Month: March 2007

2%– For Milk Only

Last night a colleague sent me a link to the article “Managing to the 2%.” I read–and re-read–this article knowing exactly where to find the 2% in my own life. Who are the 2%? They are the ones who provide the need to create rules, policies and guidelines that keep us from new practices and keep us focused on the–you guessed it–the rules, policies and guidelines. While the other 98% are pushing it forward, rolling with the idea of change and how to make our services or programs deeper, richer or more meaningful, the 2% provides the convenient stumbling block often disguised as the “grounding perspective” or the “voice of reason” that is ultimately a thinly veiled fear of change or innovation. But, alas, this thin veil is so seldom questioned, much less torn down. And in this, the 2% appear to rule. They stay in their bubbles of good intentions (“we don’t want to shake people up”) and sensibilities (“what implications could this have on our core services?”). And we ultimately spend our time bowing to this 2% solid void. In the meantime, the 98% who are attemping to reconstruct, dig deeper, create use and meaning are left dragging their feet until they finally pick them up and walk out our doors.

Let’s keep 2% on the milk label only and out of our meeting rooms. Whatchathinkbouthat?

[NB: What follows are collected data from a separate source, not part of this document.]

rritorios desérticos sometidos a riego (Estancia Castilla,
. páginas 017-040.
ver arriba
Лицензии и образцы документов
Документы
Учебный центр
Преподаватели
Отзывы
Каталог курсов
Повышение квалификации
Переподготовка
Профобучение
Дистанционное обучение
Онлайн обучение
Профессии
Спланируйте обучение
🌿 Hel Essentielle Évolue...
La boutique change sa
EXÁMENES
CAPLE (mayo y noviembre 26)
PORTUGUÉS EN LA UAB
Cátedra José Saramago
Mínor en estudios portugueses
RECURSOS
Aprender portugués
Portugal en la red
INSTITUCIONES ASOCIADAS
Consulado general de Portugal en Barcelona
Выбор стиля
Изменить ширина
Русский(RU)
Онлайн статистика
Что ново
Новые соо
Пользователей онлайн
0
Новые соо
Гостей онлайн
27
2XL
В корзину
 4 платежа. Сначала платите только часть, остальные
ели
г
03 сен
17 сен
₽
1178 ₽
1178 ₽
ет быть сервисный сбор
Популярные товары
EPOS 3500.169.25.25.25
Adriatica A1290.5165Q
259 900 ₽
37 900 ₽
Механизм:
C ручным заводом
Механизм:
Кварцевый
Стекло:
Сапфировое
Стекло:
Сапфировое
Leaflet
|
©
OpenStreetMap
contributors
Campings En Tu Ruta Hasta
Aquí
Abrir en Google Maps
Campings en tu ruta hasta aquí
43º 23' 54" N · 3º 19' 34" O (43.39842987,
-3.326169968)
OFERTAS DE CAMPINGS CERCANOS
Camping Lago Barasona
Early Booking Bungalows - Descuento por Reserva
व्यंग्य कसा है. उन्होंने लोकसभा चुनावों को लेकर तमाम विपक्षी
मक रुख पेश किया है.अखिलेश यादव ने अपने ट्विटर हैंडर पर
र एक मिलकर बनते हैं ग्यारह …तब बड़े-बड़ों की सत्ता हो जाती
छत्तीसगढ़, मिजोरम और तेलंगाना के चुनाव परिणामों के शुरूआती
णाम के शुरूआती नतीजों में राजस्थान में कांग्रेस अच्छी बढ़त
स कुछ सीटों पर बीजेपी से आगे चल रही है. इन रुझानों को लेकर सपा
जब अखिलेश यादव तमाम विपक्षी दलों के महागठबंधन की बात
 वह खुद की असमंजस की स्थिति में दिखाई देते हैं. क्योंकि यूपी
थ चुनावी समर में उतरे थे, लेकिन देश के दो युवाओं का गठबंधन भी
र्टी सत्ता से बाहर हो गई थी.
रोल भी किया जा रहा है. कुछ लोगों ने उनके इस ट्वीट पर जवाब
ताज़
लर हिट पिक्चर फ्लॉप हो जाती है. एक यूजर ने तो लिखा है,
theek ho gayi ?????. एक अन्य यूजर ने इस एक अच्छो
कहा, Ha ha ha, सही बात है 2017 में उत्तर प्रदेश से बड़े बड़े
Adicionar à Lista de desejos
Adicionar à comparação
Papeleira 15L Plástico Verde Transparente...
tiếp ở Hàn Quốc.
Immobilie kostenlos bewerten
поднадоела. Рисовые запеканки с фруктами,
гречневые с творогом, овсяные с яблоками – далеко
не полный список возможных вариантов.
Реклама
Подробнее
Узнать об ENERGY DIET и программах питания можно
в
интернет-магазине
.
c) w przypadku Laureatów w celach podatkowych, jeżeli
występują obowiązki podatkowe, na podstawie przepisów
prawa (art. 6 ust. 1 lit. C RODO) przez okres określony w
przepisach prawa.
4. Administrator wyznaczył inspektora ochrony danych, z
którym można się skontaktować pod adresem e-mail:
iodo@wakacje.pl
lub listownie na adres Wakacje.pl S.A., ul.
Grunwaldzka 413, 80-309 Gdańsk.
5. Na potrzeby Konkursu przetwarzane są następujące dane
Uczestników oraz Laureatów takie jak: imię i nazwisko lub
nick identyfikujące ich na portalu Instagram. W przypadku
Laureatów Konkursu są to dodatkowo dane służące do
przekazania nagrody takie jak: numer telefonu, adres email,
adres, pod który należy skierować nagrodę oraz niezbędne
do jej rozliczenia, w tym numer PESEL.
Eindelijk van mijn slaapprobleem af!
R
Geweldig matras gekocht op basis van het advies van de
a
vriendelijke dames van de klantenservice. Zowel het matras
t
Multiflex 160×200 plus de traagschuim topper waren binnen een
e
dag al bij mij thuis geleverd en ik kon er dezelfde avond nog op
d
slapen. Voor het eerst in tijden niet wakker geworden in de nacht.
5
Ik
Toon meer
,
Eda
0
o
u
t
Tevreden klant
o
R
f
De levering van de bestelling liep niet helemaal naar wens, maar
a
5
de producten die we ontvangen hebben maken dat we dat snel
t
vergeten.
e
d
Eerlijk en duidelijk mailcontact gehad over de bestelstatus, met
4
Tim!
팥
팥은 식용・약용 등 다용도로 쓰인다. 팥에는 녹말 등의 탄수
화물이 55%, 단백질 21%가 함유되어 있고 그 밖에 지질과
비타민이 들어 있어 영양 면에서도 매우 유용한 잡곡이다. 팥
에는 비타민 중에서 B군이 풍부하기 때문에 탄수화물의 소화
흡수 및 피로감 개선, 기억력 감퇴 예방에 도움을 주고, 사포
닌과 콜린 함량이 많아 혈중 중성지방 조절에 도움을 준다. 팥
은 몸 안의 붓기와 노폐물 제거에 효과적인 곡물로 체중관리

Innovating innovation–and when to let go

First, innovation may likely not just come from a good idea you had on your drive into work. It may involve part of that thought that gets plugged into a need you encounter later on that day. A conversation ensues and before you know it you have written up a proposal and you’ve got an innovative little project on your hands. Let’s say you’ve defined what success looks like (always do this–have many examples) and things are humming along well for a while. Everybody’s getting their needs met. Then something changes…something isn’t working the same. Users aren’t expressing interest, some staff have lost drive for it…what do you do? How do you let something that meant so much and likely provided so much meaning, impact, use at one time drift away? Well, sometimes you have to do just that. Even with innovation we must know when to say yes and when to say no; when to hang on and when to let go.
How do we learn to let go of what is not working. What was innovative at one time–will it always be…we must keep our fingers on the pulse, knowing that unless we can let go we’ll likely cause another kind of brickwall effect.

Innovation–The Hard Way

I’ve been thinking much about the idea of INNOVATION lately. You hear it used so much. It gets thrown around in board rooms and program rooms, on product packages and TV shows. But how do we get to innovation? Two thoughts have come to me about how we often get there. You could call it innovation-by-demand, or innovation-by-command…what I’m thinking about is the idea that often innovation happens either when we hit the proverbial brick wall and have no other option than to innovate, try “something new,” go in a different direction. Or innovation happens in the “back room.” This is when one or more individuals get together from one or more organizations or agencies and dream up an idea that is just–well, dreamy. To them. And then the worker bees (and perhaps a grant administrator) are pulled out to do the work. Reports are written, justifications are given…and we all live happily ever after. Right? But neither of these is true innovation. These are about handshakes or hardships. Neither of these modes allow an organization to be poised for innovation. These modes of “innovating” (which I believe happen more often than we’d care to admit) cheat us from the opportunities to create needs-based, natural innovative programs and services because we’re too busy jumping through the hoops of our dreamed-up innovative(well, really, “unnovative”) ideas. What would happen if we just let things happen naturally? Trees might grow, real relationships might emerge, brick walls might begin to crumble.